About four hours later I'd completely forgotten about the Björk essay, about the way it felt to read something like that. To the extent that I retained any desire to be a writer over the next few years I did also retain some ambition to be able to write that comprehensively and powerfully about a subject, but I pretty much figured I was going to go to law school and move to Washington, D.C. and live out some West Wing-inspired fantasy.

And yet here we are almost eight years later, and I'm writing a book that's ostensibly about music. It turns out the Björk essay was by Alex Ross, whose book Listen To This was one of my birthday presents this weekend. "Writing about music isn't especially difficult," the book opens:

Why has the idea taken hold that there is something peculiarly inexpressible about music? The explanation may not lie in music but in ourselves. Since the mid-nineteenth century, audiences have routinely adopted music as a sort of secular religion or spiritual politics, investing it with messages as urgent as they are vague.

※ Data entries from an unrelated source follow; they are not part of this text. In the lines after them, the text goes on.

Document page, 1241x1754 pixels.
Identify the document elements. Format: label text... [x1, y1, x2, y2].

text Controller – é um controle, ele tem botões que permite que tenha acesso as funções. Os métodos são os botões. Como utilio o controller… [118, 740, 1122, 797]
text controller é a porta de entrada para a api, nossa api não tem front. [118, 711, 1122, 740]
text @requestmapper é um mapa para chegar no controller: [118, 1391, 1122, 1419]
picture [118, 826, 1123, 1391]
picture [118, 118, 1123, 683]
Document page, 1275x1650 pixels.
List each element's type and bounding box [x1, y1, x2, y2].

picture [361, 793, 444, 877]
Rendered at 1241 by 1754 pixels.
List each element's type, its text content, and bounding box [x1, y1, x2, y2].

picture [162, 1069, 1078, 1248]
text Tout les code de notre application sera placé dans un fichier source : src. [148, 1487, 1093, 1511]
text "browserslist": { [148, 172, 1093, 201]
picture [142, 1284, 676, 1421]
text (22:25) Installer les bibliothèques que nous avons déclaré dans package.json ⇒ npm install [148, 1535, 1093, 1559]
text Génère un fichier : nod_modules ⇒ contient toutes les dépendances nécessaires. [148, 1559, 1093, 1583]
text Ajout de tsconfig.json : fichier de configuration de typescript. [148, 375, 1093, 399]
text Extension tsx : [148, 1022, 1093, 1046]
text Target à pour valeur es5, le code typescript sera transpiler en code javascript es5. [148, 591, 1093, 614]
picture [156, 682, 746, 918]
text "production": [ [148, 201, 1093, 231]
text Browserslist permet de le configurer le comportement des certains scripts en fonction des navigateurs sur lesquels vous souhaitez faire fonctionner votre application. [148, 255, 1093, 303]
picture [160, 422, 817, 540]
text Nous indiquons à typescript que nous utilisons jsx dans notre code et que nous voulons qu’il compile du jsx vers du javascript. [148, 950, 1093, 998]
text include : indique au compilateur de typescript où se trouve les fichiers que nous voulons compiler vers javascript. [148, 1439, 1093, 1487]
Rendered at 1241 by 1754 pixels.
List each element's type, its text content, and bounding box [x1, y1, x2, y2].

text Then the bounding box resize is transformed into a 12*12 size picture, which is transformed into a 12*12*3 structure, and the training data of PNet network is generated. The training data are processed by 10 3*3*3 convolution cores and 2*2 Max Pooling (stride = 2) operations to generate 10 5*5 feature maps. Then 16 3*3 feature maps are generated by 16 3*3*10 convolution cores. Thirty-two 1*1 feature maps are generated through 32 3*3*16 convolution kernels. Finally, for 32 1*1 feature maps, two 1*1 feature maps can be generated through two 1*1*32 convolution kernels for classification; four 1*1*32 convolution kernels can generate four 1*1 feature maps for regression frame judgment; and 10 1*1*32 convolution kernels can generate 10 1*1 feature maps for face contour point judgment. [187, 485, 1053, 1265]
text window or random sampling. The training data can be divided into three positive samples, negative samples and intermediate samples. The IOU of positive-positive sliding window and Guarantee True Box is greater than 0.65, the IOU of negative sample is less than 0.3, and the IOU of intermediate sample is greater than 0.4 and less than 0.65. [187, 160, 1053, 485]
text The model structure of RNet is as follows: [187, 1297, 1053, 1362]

My book is about music, but as much as it's about music, it's also not about music. Sounds obvious, I guess, but it's something I have to remind myself every time I sit down to work, because I keep getting stuck on this idea that I'm writing a book about music and I don't know anything about music. It's taking me a long time to get my ideas down; not because I don't have them, not because I haven't spent the last year talking about them and making notes, but because when it comes time to actually write a chapter, I find myself embarrassed by all the things I don't know. So I keep saying to myself, yes, it's about music, but it's also about ambition, disappointment, change, love, money, ordinary human interactions. What I'm looking for is not a way to accurately represent what something sounds like but a way to begin to identify a mysterious internal driving force, and to reconcile that internal driving force with the harshness of the external world.

A few days ago, Ben sent me some photographs of the liner notes from a Velvet Underground album he'd recently bought. The album includes an essay by Elliott Murphy, who writes:

I wish I was writing this a hundred years from today. Then, I'd be writing about music made by dead people. There'd be a beginning and an end.

It struck a chord, so to speak: the chapter I was working on happened to be about change, evolution, finding your voice, losing your voice, searching for a new voice. But then, just a few hours later, I read Alex Ross:

The difficult thing about music writing, in the end, is not to describe a sound but to describe a human being. It's tricky work, presumptuous in the case of the living and speculative in the case of the dead.

So I guess the answer, if there is even a question here, is that there is no answer, or no easy answer anyway. Perhaps there is no such thing as music writing; perhaps it's all just a variation on fiction, on speculating (or presuming) what moves and motivates people.